Convergence of Infinite Series
You can do that as Ron Gordon says, which was also my first hint. So here is a slightly less low tech approach using Taylor expansions. $$ \sqrt[3]{n^3+1}-n=n\left(\sqrt[3]{1+\frac{1}{n^3}}-1\right)=n\left( 1+\frac{1}{3}\frac{1}{n^3}+O\left(\frac{1}{n^6}\right) -1\right) $$ $$=\frac{1}{3}\frac{1}{n^2}+O\left(\frac{1}{n^5}\right)\sim \frac{1}{3n^2}. $$
So the series converges by limit comparison with $\sum_{n\geq 1}\frac{1}{n^2}$.

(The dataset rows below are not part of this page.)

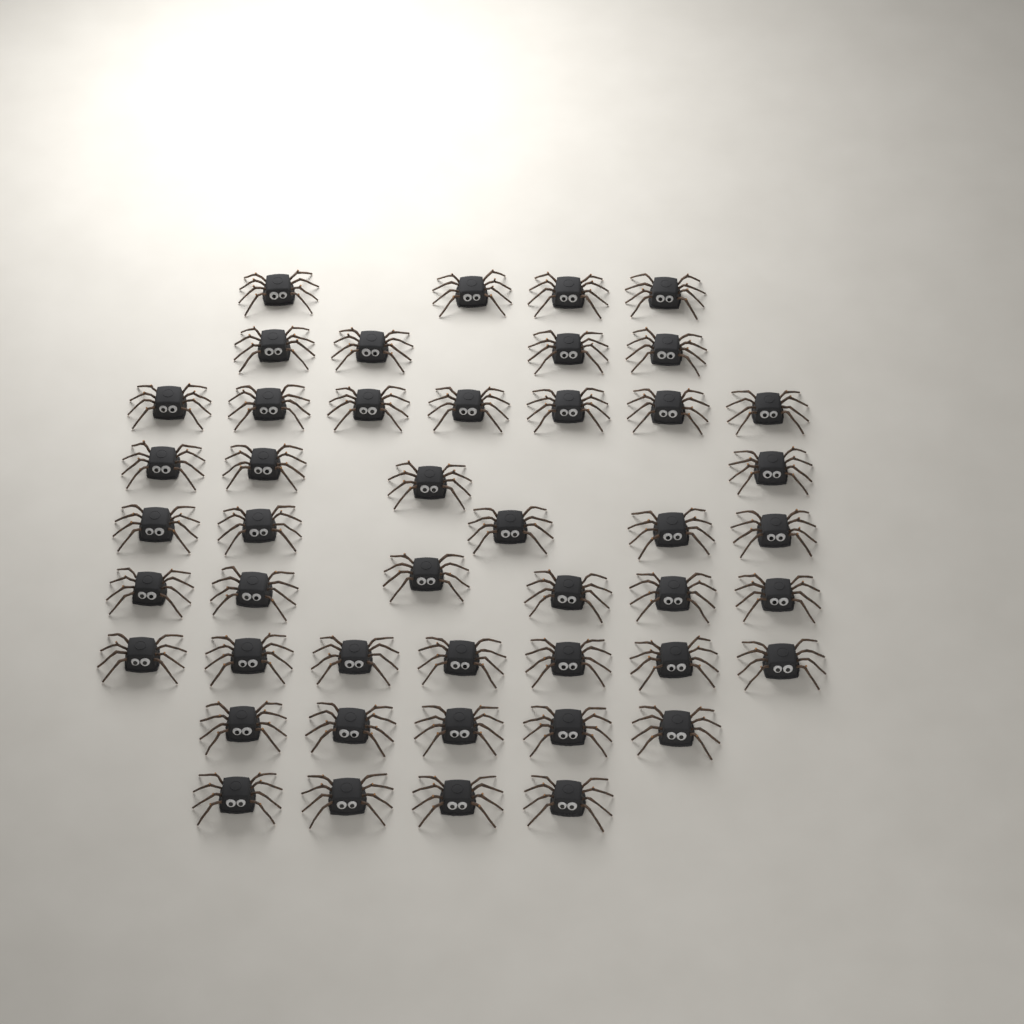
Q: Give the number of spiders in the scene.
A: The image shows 46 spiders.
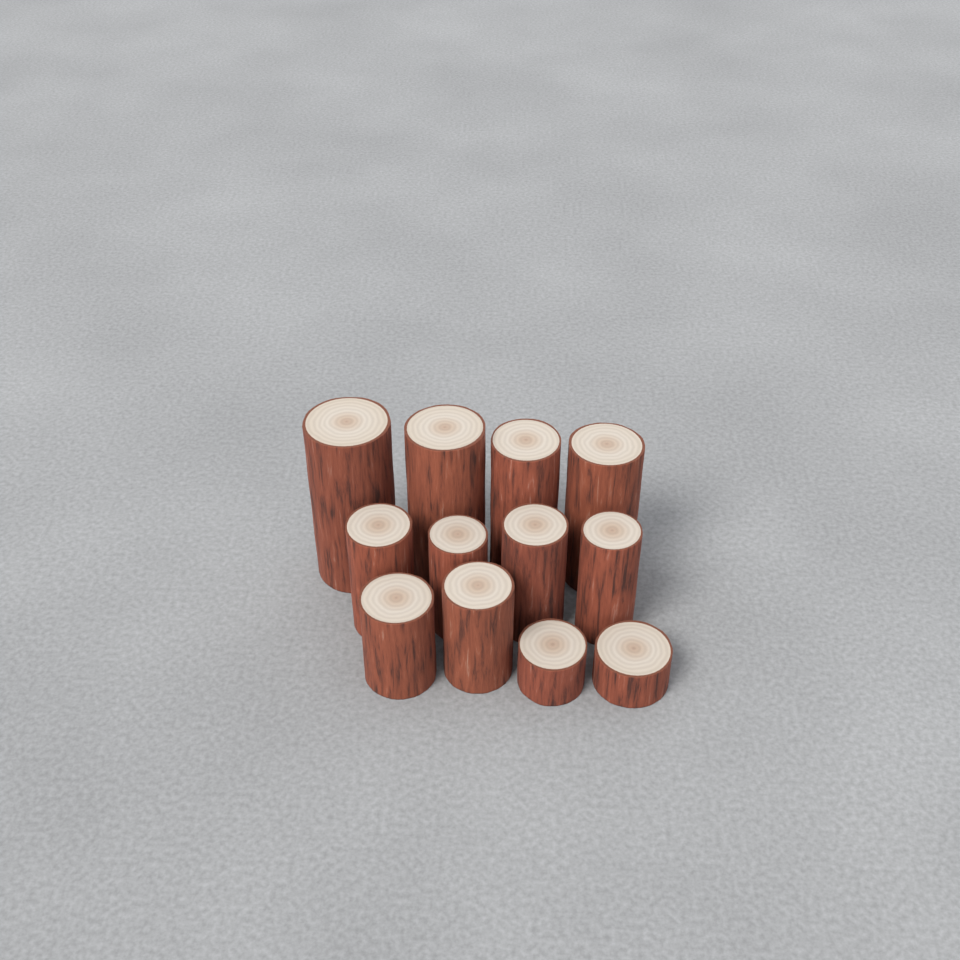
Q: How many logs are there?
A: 12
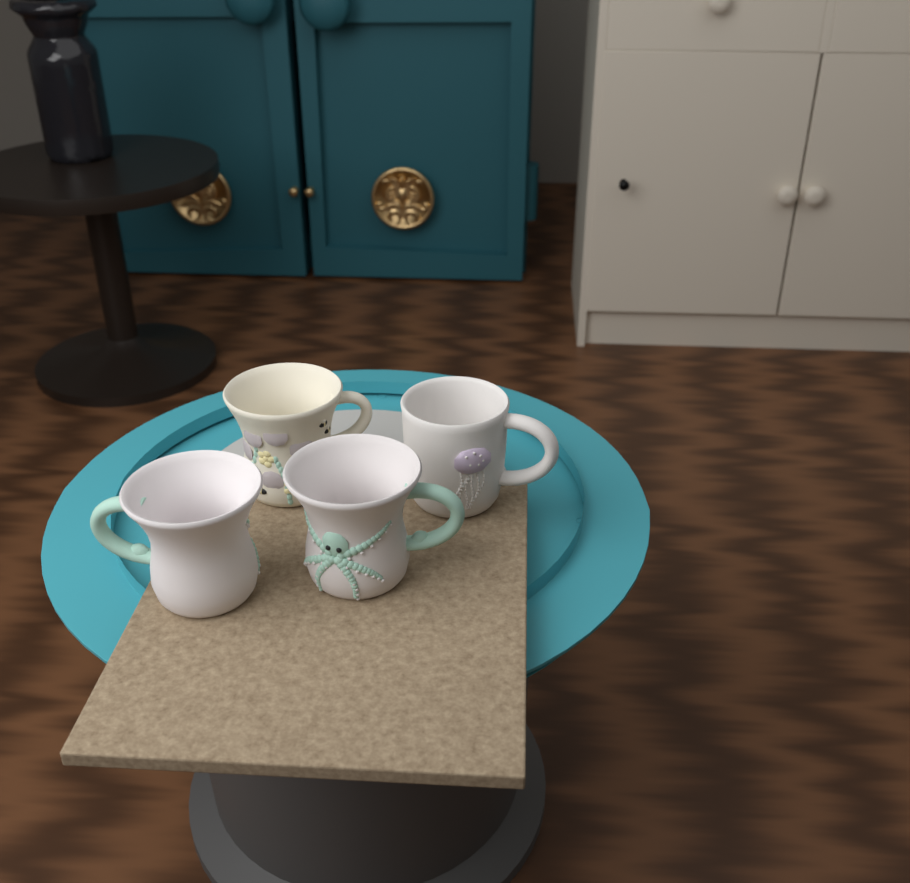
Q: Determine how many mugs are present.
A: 4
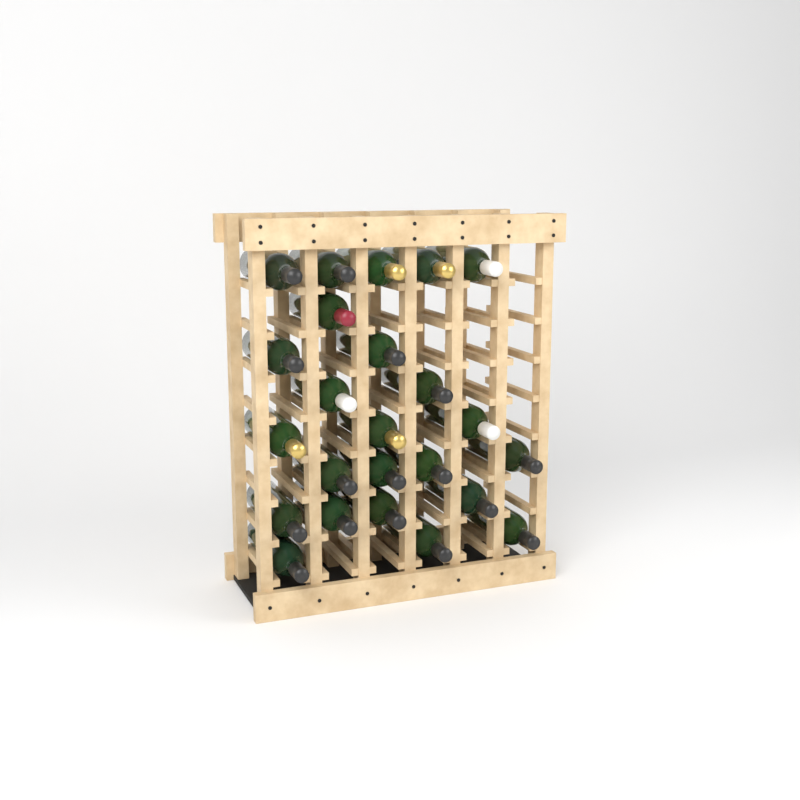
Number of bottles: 24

Note: I have simply used the Taylor expansion $(1+u)^\alpha=1+\alpha u+O(u^2)$ as $u$ tends to $0$.
Use the relation
$$a^3-b^3=(a-b)(a^2+a b+b^2)$$
with $a=(x^3+1)^{1/3}$ and $b=x$.
The summand is equal to
$$\frac{1}{(x^3+1)^{2/3} + x (x^3+1)^{1/3} + x^{2}} \sim\frac{1}{3 x^2}$$
as $x \rightarrow \infty$. Then use the comparison test.